Sicurezza informatica, l'esperto: "Basta un solo like a svelare i nostri gusti"

Luca Bechelli: quando navighiamo sui social e clicchiamo, dovremmo sempre chiederci se ha davvero senso farlo

Anche il tempo passato sui siti viene registrato

Anche il tempo passato sui siti viene registrato

"I social o i motori di ricerca non ci ascoltano di nascosto. Siamo noi, con i nostri comportamenti sul web, a fornire a queste aziende le indicazioni utili per farci raggiungere dalle pubblicità". Per Luca Bechelli del comitato scientifico Clusit, l’Associazione italiana per la sicurezza informatica, dovremmo tutti pensare a quante informazioni mettiamo a disposizione di Big Tech con troppa leggerezza.

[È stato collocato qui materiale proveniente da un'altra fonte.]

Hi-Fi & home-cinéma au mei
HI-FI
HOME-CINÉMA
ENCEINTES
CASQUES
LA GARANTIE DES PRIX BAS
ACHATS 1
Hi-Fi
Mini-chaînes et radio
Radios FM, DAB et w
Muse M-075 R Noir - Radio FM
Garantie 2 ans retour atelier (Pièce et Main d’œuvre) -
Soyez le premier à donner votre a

Smartphone: ecco come arriva la pubblicità

Ma allora Facebook, Google, Amazon e gli altri come riescono a far apparire réclame di oggetti che non abbiamo mai cercato sul web?

"A volte è frutto del caso. Siamo bombardati ogni giorno di pubblicità, che però non ricordiamo. Quando qualcosa diventa oggetto del nostro desiderio siamo molto più inclini a notarlo. Più spesso in realtà siamo noi a mettere sulla buona strada siti e social. Basta poco: anche soffermarsi per qualche secondo in più su una notizia correlata a qualche prodotto può aiutare queste società a intercettare i nostri desideri latenti e nascosti. Inoltre gli strumenti digitali permettono di indicare parametri molto precisi. Per esempio posso selezionare chi un anno ha messo un ‘mi piace’ a un certo tipo di articoli e questo può stringere di molto la cerchia degli interessati".

Quindi non ascoltano le nostre conversazioni?

"È più che ragionevole escluderlo. Anche perché un’attività del genere, che sarebbe del tutto illegale, consumerebbe molta batteria e dati. Ci sono diversi studi che dimostrano come questo non avvenga. Inoltre per i giganti del settore se si venisse a sapere che esiste un programma del genere potrebbe essere un colpo da cui sarebbe quasi impossibile riprendersi. Sarebbe uno scenario apocalittico, visto che un telefonino sta nelle tasche anche delle persone più potenti del mondo".

Ma gli assistenti digitali non sono sempre in ascolto?

"Sì, ma si attivano solo quando sentono la parola chiave, come ‘Ok, Google’ o ‘Ehi, Siri’. E a essere operativa è solo l’intelligenza locale, che poi dimentica tutto quello che sente. Solo quando si risvegliano questi gadget comunicano con il cloud per rispondere alle nostre richieste".

Quindi come fanno ad arrivare le pubblicità sui nostri smartphone?

"Le grandi società della Silicon Valley creano dei profili sulla base delle nostre azioni. Google non apprende i nostri interessi solo dalle ricerche, ma anche da come usiamo i siti che sfruttano la piattaforma pubblicitaria di Mountain View. È una presenza trasversale. Quando parliamo di un oggetto con un amico e poi poco dopo ci appare la réclame sul web, in realtà quello spot era pronto già da tempo proprio per noi".

Quali sono i pericoli di queste tecnologie?

"Sono strumenti molto invasivi. Quando entriamo in questi siti dobbiamo renderci conto che sono agorà pubbliche, ma spazi gestiti da privati. I nostri dati vengono concessi e resi disponibili a qualcun altro. Tutte le volte che mettiamo un like dovremmo domandarci se abbia un senso farlo, visto che poi potrebbe essere utilizzato per un interesse commerciale che non per forza coincide con il nostro".